Jesus invites us to step into the poverty and helplessness we need no longer fear and flee or deny - because we will find him and our brothers and sisters down there. What Jesus enumerates are attitudes and ways of being that come from relationship - with him and with one another - attitudes arrived at by the hard road of humility, vulnerability and doing the opposite of what my first snarky reaction might be. For when I finally recognize how poor and mercy-hungry I am, maybe, just maybe I begin to notice that I am not alone, that others are needy like me - they need mercy and peace like me. Then hopefully, my heart gets broken open.

In the kingdom proclaimed by Jesus this morning, a revolution is happening, with vulnerability at the center.
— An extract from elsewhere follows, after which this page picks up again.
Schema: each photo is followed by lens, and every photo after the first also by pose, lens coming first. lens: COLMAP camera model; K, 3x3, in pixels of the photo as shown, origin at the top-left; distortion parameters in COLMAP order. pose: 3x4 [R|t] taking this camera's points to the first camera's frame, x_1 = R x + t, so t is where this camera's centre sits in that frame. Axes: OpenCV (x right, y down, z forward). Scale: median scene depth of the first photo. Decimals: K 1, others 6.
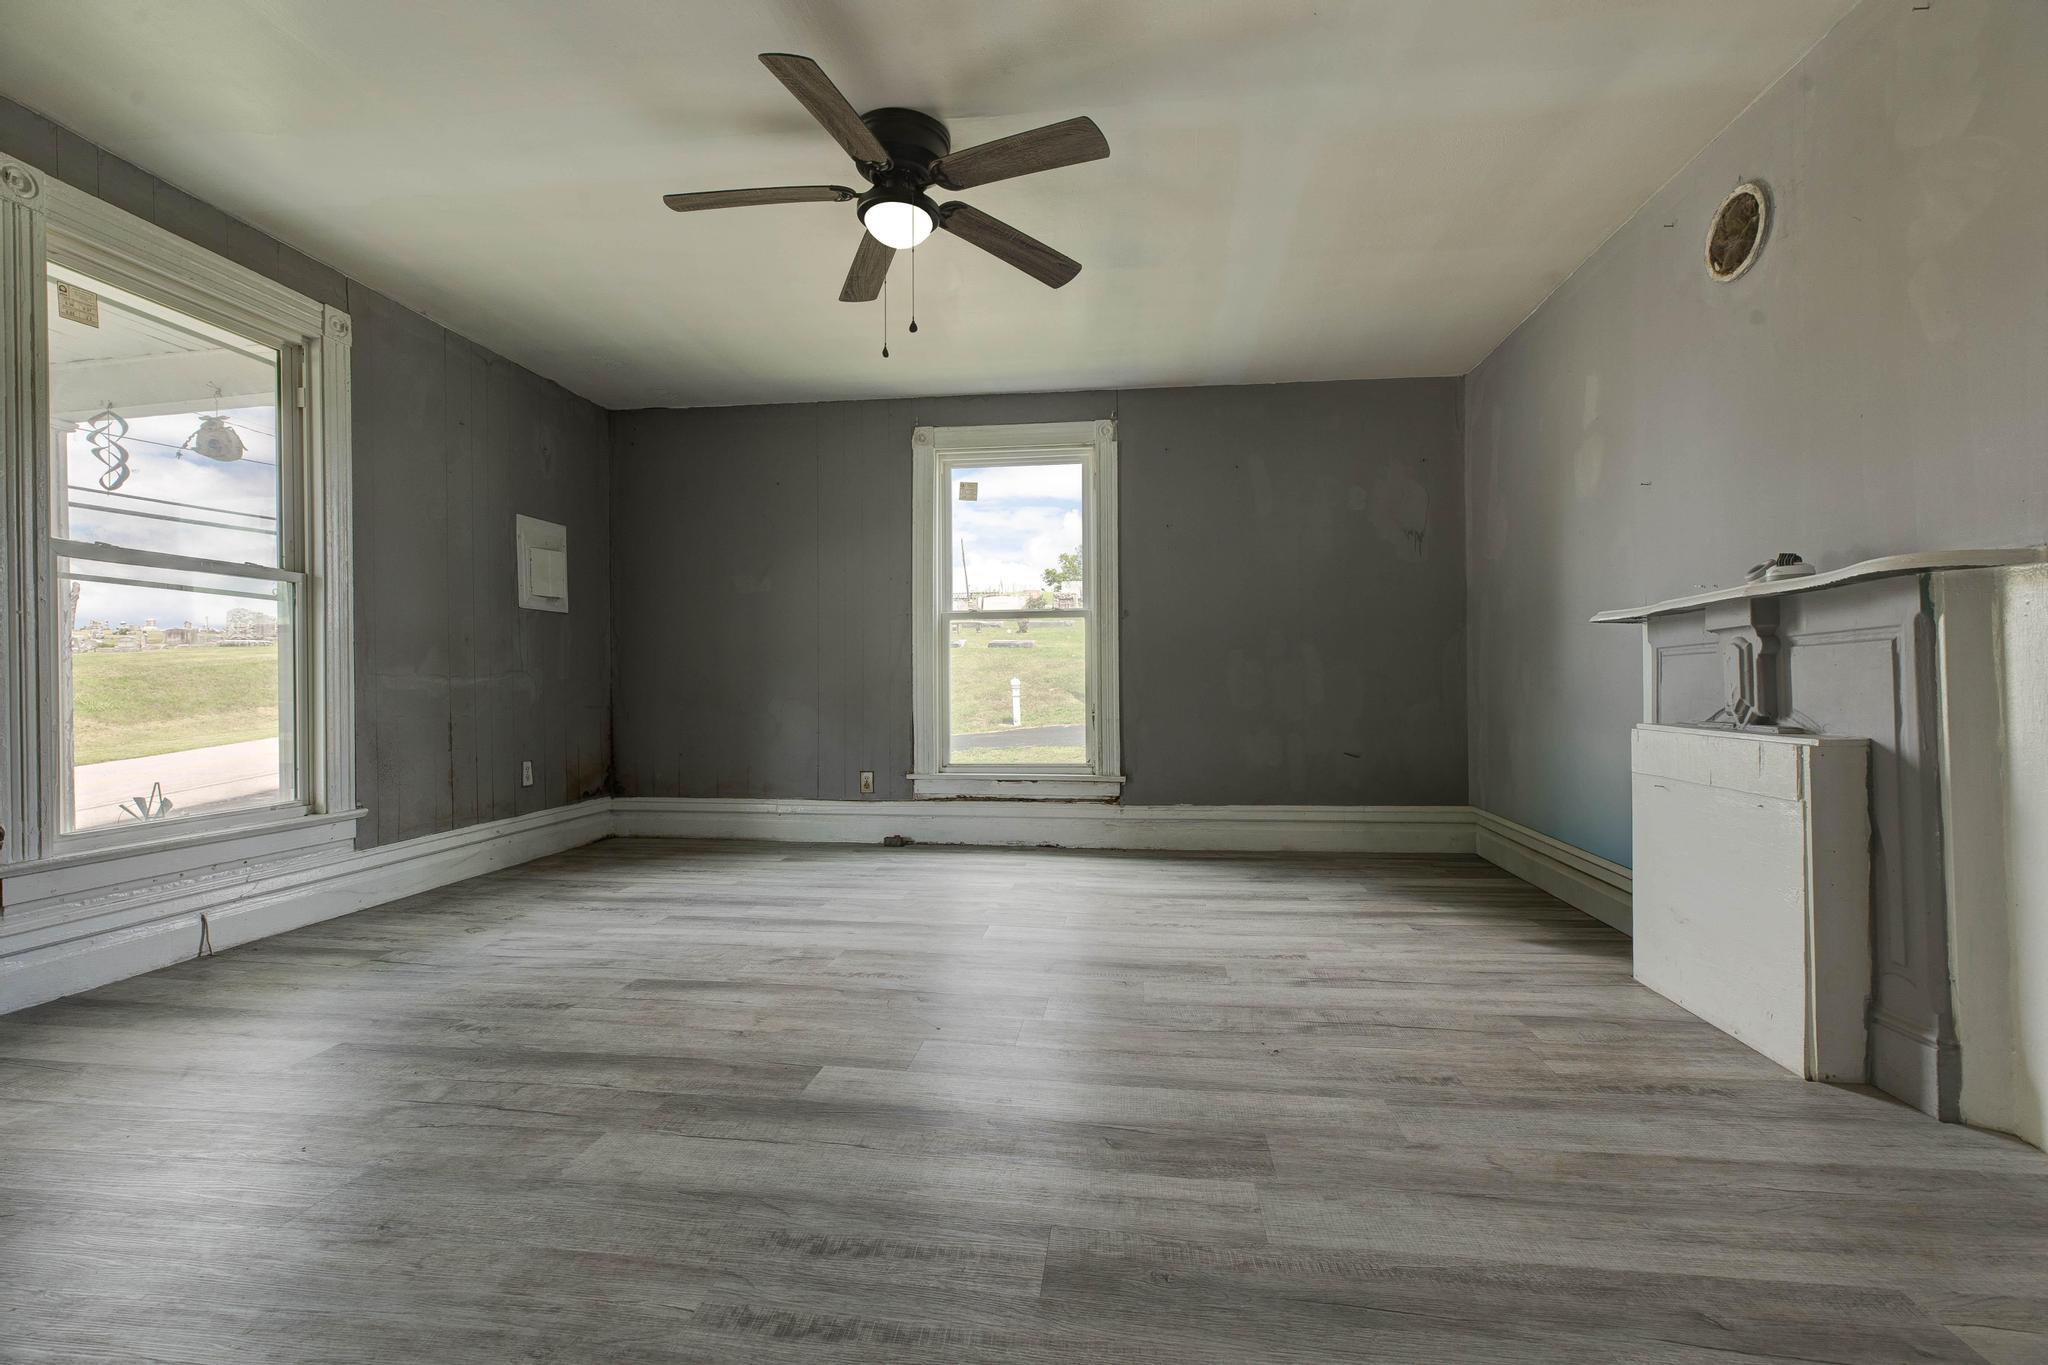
lens RADIAL K [[925.4, 0, 1016.0], [0, 925.4, 682.2], [0, 0, 1]] dist [0.008199, -0.000692]
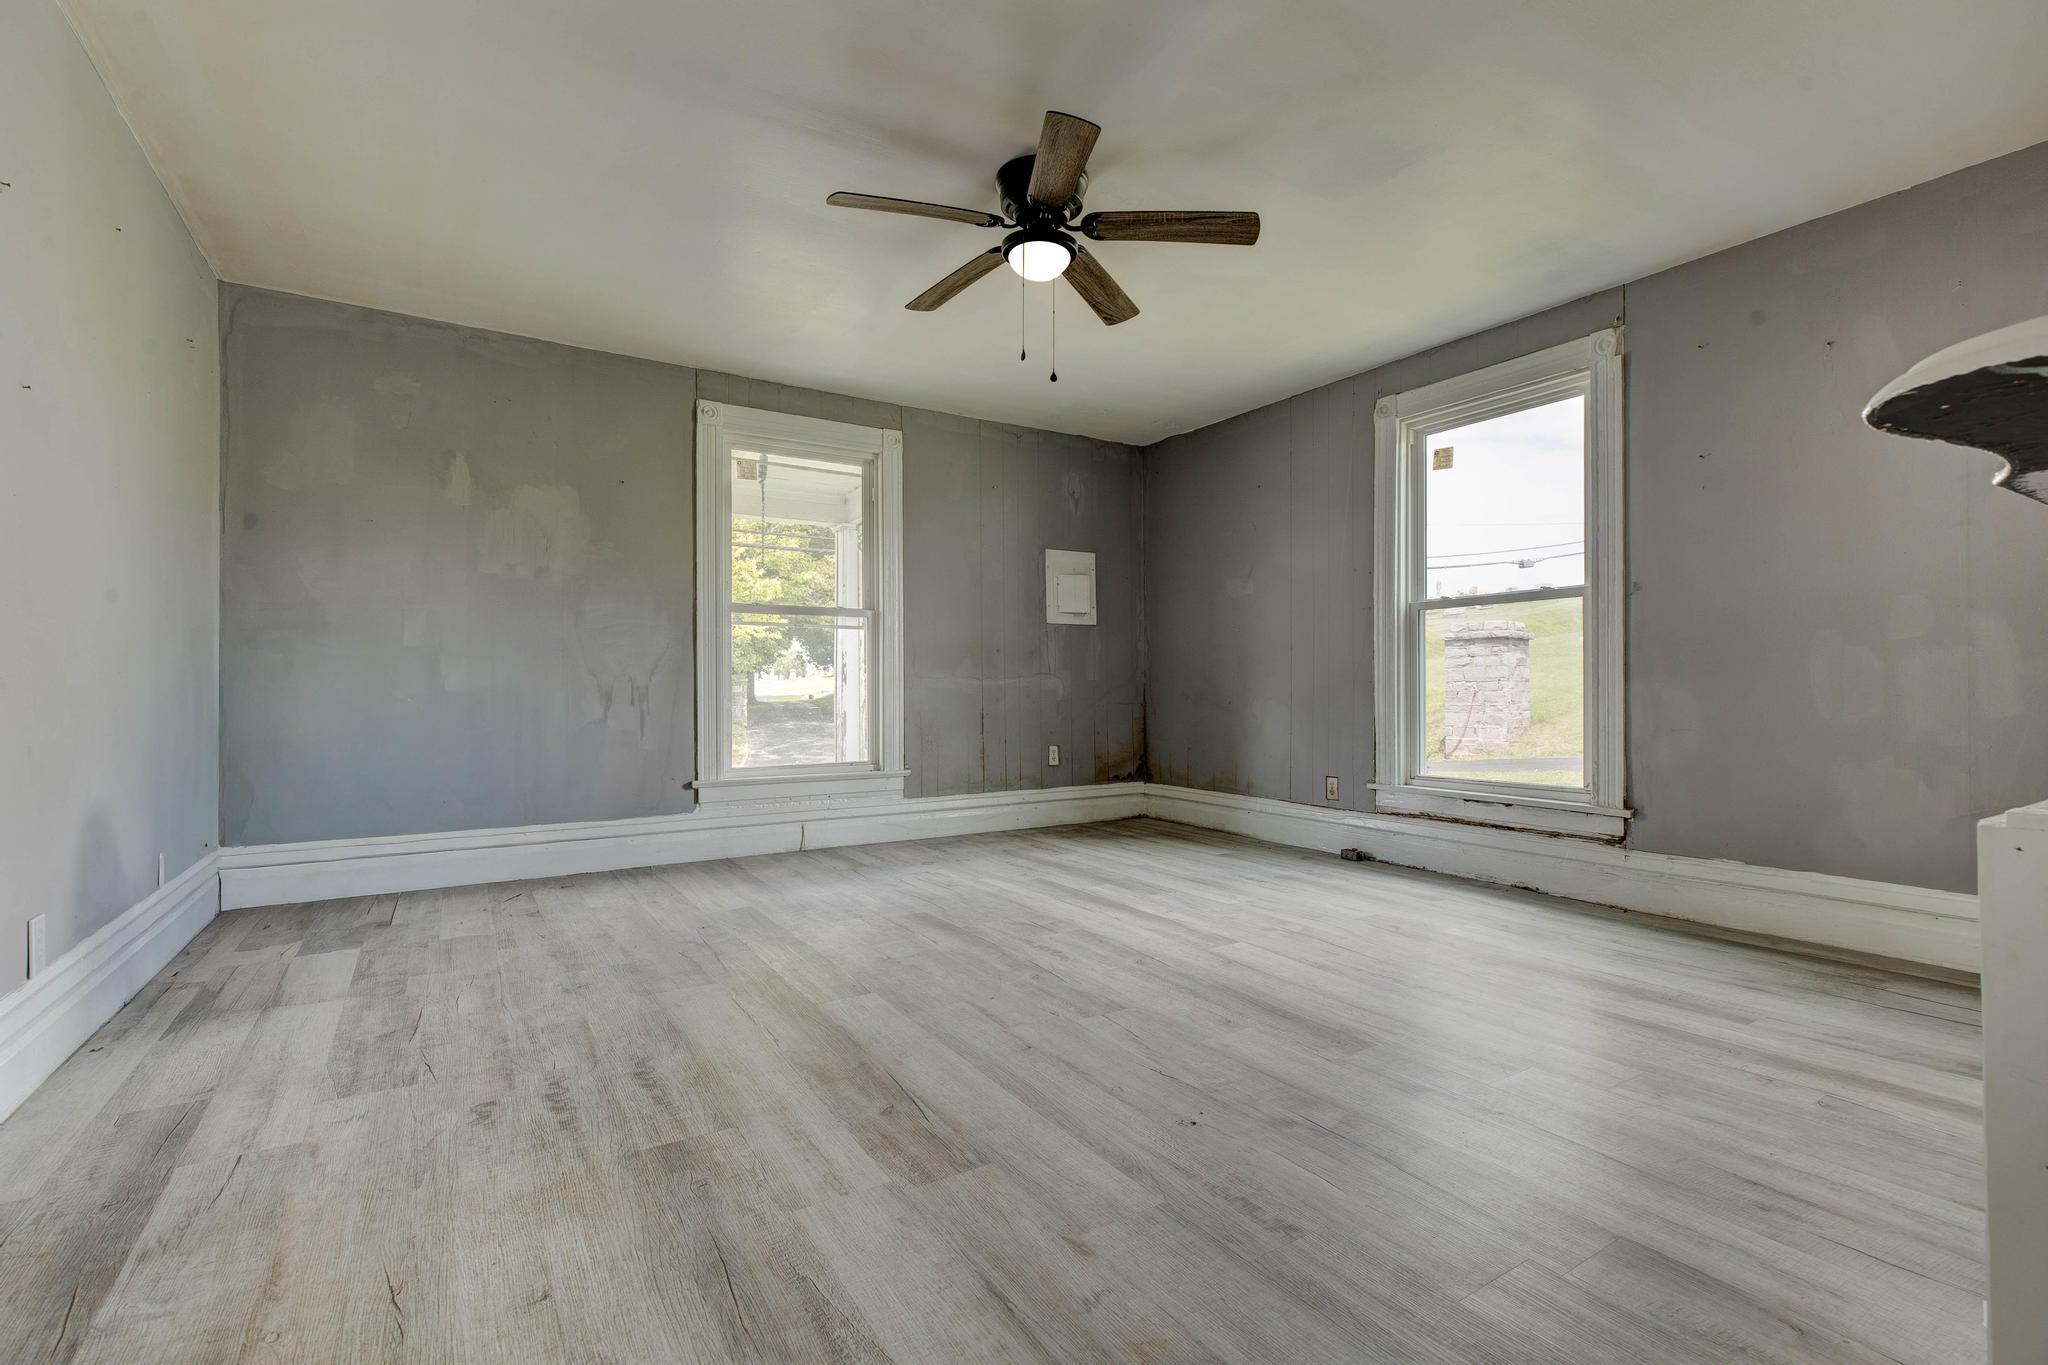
lens RADIAL K [[925.4, 0, 1016.0], [0, 925.4, 682.2], [0, 0, 1]] dist [0.008199, -0.000692]
pose [[0.631714, -0.001812, -0.775199, 0.411977], [0.001035, 0.999998, -0.001493, 0.001366], [0.775201, 0.000141, 0.631715, 0.174366]]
Inadequacy, vulnerability are the key to Beatitude, the source of all that gives us life and joy, love, belonging and connectedness. For when I am vulnerable, I realize that I desperately need God; I realize that I desperately need others. I come to understand that I am imperfect, inadequate and on the way along with my brothers and sisters, and so I am connected.* It is this loving connectivity that is true Beatitude. To be poor, merciful, to mourn over all the tragedy that surrounds us, to allow ourselves to be rejected for doing the right thing - this was Jesus’ way. It is to be our way, as it was for all the saints. But bear in mind, when you love like this you bleed like Jesus did and your robes get stained but absolutely radiant.

Our way is imitation of Christ, not dumb impersonation, but likeness that will lead to transformation. I have been crucified with Christ; it is no longer I that live, but the wounded Christ living in me; the life I now live in the flesh, I live in faith in the Son of God, who loved me and gave himself up for me. This is what the saints wanted with all their hearts, what Jesus longs for - for each of us - this deep inter-subjectivity and connectivity. And so, because he loves the humble beauty of our inadequacy, our need of him, he comes to abide with us in Holy Communion. Let us open to him.

*See Jamie Arpin-Ricci on Brené Brown in Huffington Post blog for April 8, 2015.